We walked back with him to the monastery to at last have a look at the extraordinary khachkar and at the buildings. He opened the bell tower for us, let us climb to the top on the very high stone steps. There was no parapet. I expressed my concerns and he shouted at me, laughing “Don’t be scared, just be careful. Don’t worry… be happy!” he added. This priest was indeed full of surprises. He proved extremely agile and fit, running down the giant steps. He climbs up and down at least once a day, to ring the bell announcing the evening service, at five o’clock. I asked if he had a lot of believers these days. “No! Most of the time, no one comes. Only a few tourists or pilgrims, in summertime.” Does he say the mass even if no one is there? “Of course I do! If only for myself. And to keep the rhythm!”

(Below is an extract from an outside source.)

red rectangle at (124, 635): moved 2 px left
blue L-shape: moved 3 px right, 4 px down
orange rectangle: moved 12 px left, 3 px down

After visiting the monastery, absolutely beautiful in its breath-taking soft green and golden setting, on a plateau, high up in the mountains, we walked down to the valley and the main road, Father Asbed’s words echoing in our heads. In many ways, he reminded me of my great-uncle Jean, a catholic priest who also has many a story to tell, and an incredible insight about everything pertaining to man’s heart…

Next chapter : Abandoned

Artyom depicts his version of this episode here.

* a voiced consonant requires the use of the vocal chords strings (b], [d], [g] or [z] are of that kind), unlike the unvoiced consonants (for example, [p], [t], [k] or [s]).

** the one council that the Armenian clergy could not attend was the one of Ephesus; for the rest, the heart of the problem and origin of the schisms with the Georgian orthodox church comes from a misunderstanding around the notion of miaphysitism versus monophysitism, discussed at the council of Chalcedon (451) and at the second council of Dvin (553); I like Artyom’s story better, and I will let you look into those barbarian terms yourself if you are interested!